Despite professor Spitzer’s concerns that television advertising is especially fattening, the Institute of Medicine’s recent report on advertising and children repeatedly states that the evidence is insufficient to claim a causal relationship from television advertising to fatness in children. No matter, with the variety of media options today, kids are spending less time watching television. According to Pauline M. Ippolito with the Bureau of Economics, Federal Trade Commission, their comprehensive analysis of all Neilsen programming found that children today are spending fewer minutes than in 1977 viewing television advertising. She presented the findings at a joint workshop of the FTC and Department of Health and Human Services in July, 2005. She added that since 1977, food ads on television are down 34% on kids shows and 50% on family shows. [Note: Claims of increased spending on advertising does not equate to more advertising, but reflects significant increases in TV ad rates since the 1970s.]
A paper released last September by the InfoSavvy Group, “Understanding Digital Children: Teaching & Learning in the New Digital Landscape,” offers a fascinating description of the science of what’s happening inside children’s brains, their cognitive development and learning capabilities as a result of today’s media. Conventional thinking among neuroscientists long believed that by the age of three the brain was hard-wired but over the past 20 years, new scanning techniques and neuroscience and neurobiological research have demonstrated that the brain is really highly adaptive (or “plastic”) and is constantly reorganizaing and restructuring itself in response to stimulation. The brain remains malleable this way throughout life.
“Teenagers’ brains aren’t getting bigger as they grow. The brain cells, called neurons, are simply rearranging, making new connections and pruning unnecessary ones to speed and reroute the flow of thought,” wrote authors Ian Jukes and Anita Dosaj. “So contrary to longstanding assumptions, the brain literally restructures neural pathways on an ongoing basis throughout our lives. It makes new cells, it creates new connections, it sets up new circuitry and, as a result, constantly creates new thinking patterns.”

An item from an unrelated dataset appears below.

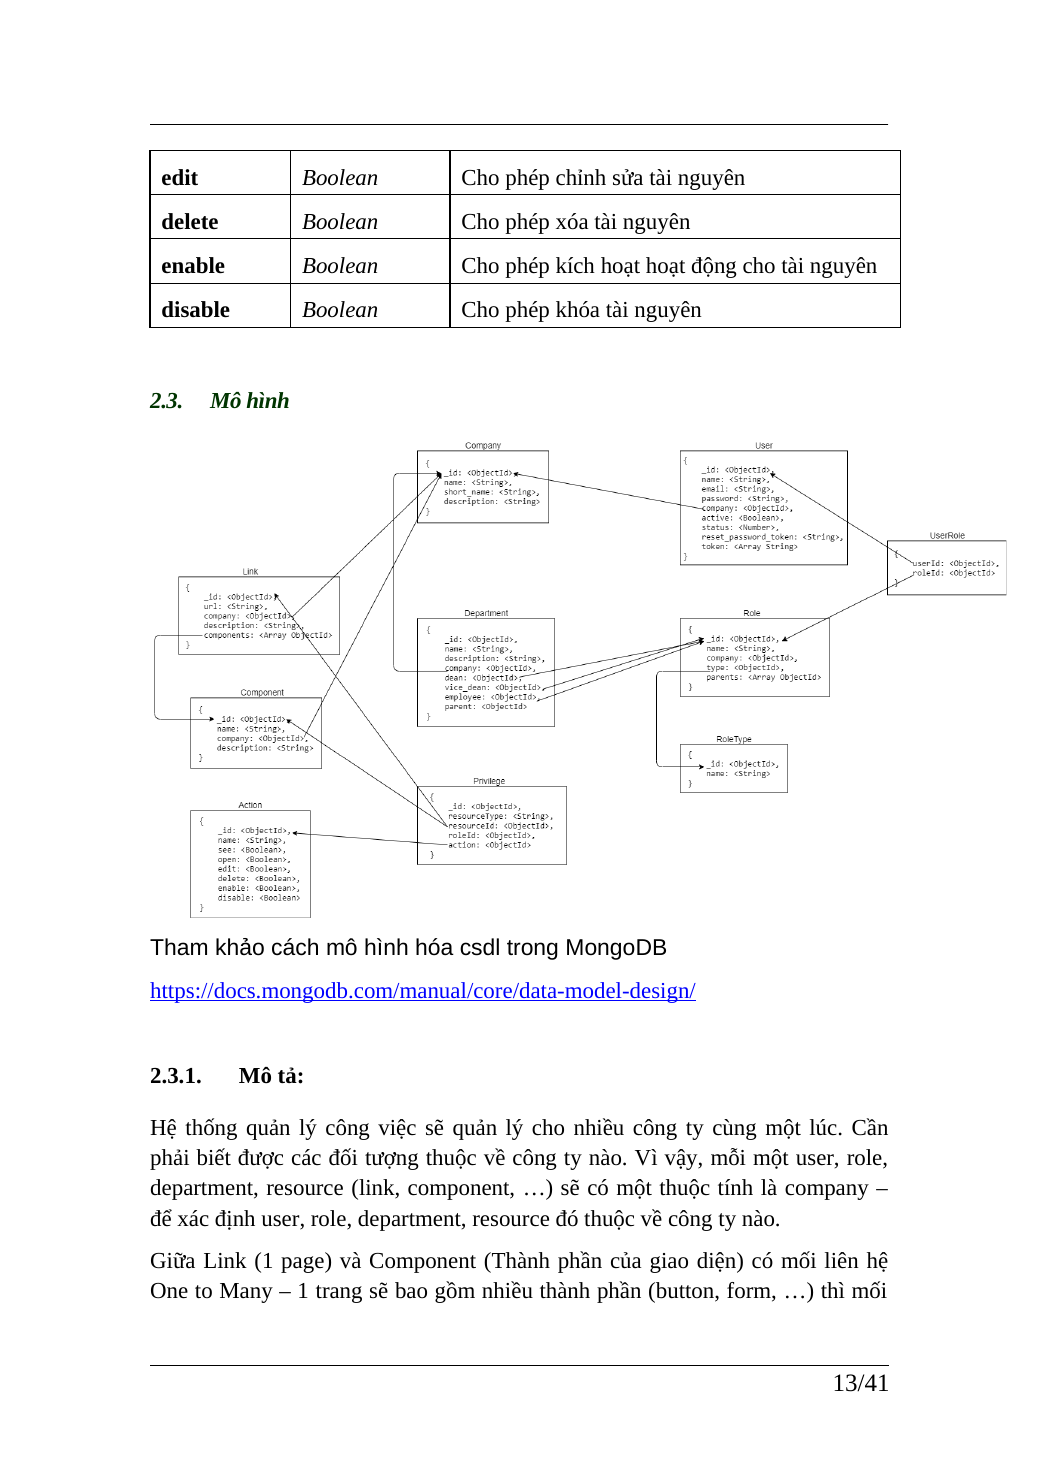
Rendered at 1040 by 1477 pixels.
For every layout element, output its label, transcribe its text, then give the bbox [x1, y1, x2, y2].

Today’s digital bombardment with its complex video games, movies and television actually challenges the brains of young viewers to think more like adults, following intricate narratives, making quick decisions, contriving long-term strategies, roll playing and analyzing complex social networks, argues Steven Johnson, author of Everything Bad is Good For You. With a different perspective on pop culture, he says that despite its often dummied down subject matter, it gives a “cognitive workout” that teaches the same kind of skills that math problems and chess games impart. As a result, Digital Natives have become sophisticated thinkers and learners with enhanced skills such as parallel processing, graphics awareness and random access. Media is hardly preventing their brains from developing. In today’s techie world, most kids leave their parents in the dust.
To grownups who may share professor Spitzer’s fears, Jukes and Dosaj had, perhaps, the most insightful response of all:
Ever since the time of Socrates, parents have had trouble dealing with their children – it’s not that they’re deficient, it’s that they’re different. Every generation of adults sees new technology, the new thinking behind it, and the social changes it stirs as a threat to the rightful order of things: Plato warned (correctly) that reading would be the downfall of oral tradition and memory. And ever since then, every generation of teenagers has embraced the freedoms and possibilities wrought by new technologies in ways that shock the elders and break away from the way that things have traditionally done.